Na realidade, as elites corruptas não chegam para explicar a miséria africana. Estas elites são um sintoma do mal, não são a causa. O problema africano está sobretudo na ordem económica mundial, que condenou um continente riquíssimo à pobreza extrema. Nos últimos 500 anos, as potências coloniais não se limitaram a explorar a escravatura, mas eliminaram todas as unidades políticas que poderiam ter formado reinos ou impérios. O Benim, um dos exemplos de Henrique Raposo, recebeu o nome do Império do Benim (que ficava na actual Nigéria) e que formou uma entidade política que os portugueses ajudaram a neutralizar, mas que poderia ter evoluído naturalmente. Podia dar outros exemplos, como o Império do Mali, reino mandinga que sem interferência ocidental poderia ter facilmente dominado metade da actual Costa do Marfim, além do actual Mali, partes da Guiné e do Senegal.
Com as suas sociedades destruídas pela interferência colonial (que não teve só aspectos negativos) a África é hoje um mosaico de países artificiais, divididos por religiões e sobretudo profundos ódios tribais. O conflito na Costa do Marfim é apenas um dos muitos que fermentam na região.
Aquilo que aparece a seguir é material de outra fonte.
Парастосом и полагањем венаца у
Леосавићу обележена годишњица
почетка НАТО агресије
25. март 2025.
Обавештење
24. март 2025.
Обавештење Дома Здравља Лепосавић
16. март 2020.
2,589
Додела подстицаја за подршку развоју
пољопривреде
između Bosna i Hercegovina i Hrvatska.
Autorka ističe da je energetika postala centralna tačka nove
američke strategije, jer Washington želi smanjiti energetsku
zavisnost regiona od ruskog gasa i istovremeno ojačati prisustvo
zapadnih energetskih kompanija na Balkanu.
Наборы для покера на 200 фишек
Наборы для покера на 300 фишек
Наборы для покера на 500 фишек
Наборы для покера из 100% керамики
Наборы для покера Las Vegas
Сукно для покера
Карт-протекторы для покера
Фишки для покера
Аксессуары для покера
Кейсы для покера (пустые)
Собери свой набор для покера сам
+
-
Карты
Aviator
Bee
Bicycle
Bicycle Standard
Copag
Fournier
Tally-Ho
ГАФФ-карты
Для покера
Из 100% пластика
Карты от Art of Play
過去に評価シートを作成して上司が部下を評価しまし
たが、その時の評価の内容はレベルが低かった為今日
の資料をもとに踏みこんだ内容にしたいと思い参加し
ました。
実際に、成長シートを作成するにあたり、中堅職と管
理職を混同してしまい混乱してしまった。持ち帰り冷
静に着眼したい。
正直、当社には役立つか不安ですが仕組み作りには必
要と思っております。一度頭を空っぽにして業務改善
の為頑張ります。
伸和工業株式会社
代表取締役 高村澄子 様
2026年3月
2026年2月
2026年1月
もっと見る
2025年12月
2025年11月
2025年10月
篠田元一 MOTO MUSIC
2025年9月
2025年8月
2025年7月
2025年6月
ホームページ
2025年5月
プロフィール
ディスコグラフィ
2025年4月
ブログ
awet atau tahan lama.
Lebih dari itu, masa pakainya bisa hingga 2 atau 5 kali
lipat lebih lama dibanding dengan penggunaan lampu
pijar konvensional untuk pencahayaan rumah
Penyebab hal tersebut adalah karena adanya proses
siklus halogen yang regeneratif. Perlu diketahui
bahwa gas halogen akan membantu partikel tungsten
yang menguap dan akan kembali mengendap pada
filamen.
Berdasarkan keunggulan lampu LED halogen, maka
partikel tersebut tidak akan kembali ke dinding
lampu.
E a sua origem está nas questões étnicas.
Hoje, as potências coloniais europeias continuam a dominar a região e os americanos têm tentado obter uma parte do bolo, daí a viagem de Bush que Henrique Raposo refere. África é uma vasta fonte de matérias-primas. Quanto mais estratégicas, maior o caos. O caso da República Democrática do Congo é particularmente sinistro. A guerra civil na RDC fez mais de 4 milhões de vítimas mortais. Numa das suas regiões mais violentas, o Kivu, é extraído um mineral (Tântalo) crucial para telemóveis. A indústria electrónica não funciona sem este mineral que continua a matar gente. O país é também rico em cobre, diamantes, cobalto, zinco, magnésio, urânio. Tem fabulosos recursos hídricos e uma riqueza vegetal sem paralelo. Uns países africanos têm petróleo ou urânio, outros têm diamantes. Alguns mais desafortunados têm petróleo, ouro e diamantes.
Insisto: a ordem económica mundial é desfavorável para os africanos, que estão condenados à pobreza e ao atraso. Muitos destes países fragmentados por dentro não têm língua própria, são governados por elites corruptas que alguém corrompeu, quase sempre as antigas potências coloniais que exploram estes recursos com baixo custo. Reparem que a ordem neo-colonial é muito mais barata para as potências europeias do que a ordem colonial. As colónias eram caras e era preciso investir em estradas e escolas, manter os colonos e construir cidades, ferrovias e portos.
As democracias africanas não têm raízes e não são estáveis. Veja-se a Guiné-Bissau, por exemplo, onde todas as votações foram livres, mas altamente perturbadas pelas questões tribais, com um poder civil incapaz de se manter num contexto cultural onde o prestígio conta mais do que o número, com hierarquias subtis onde quase sempre os órgãos eleitos são quem menos manda.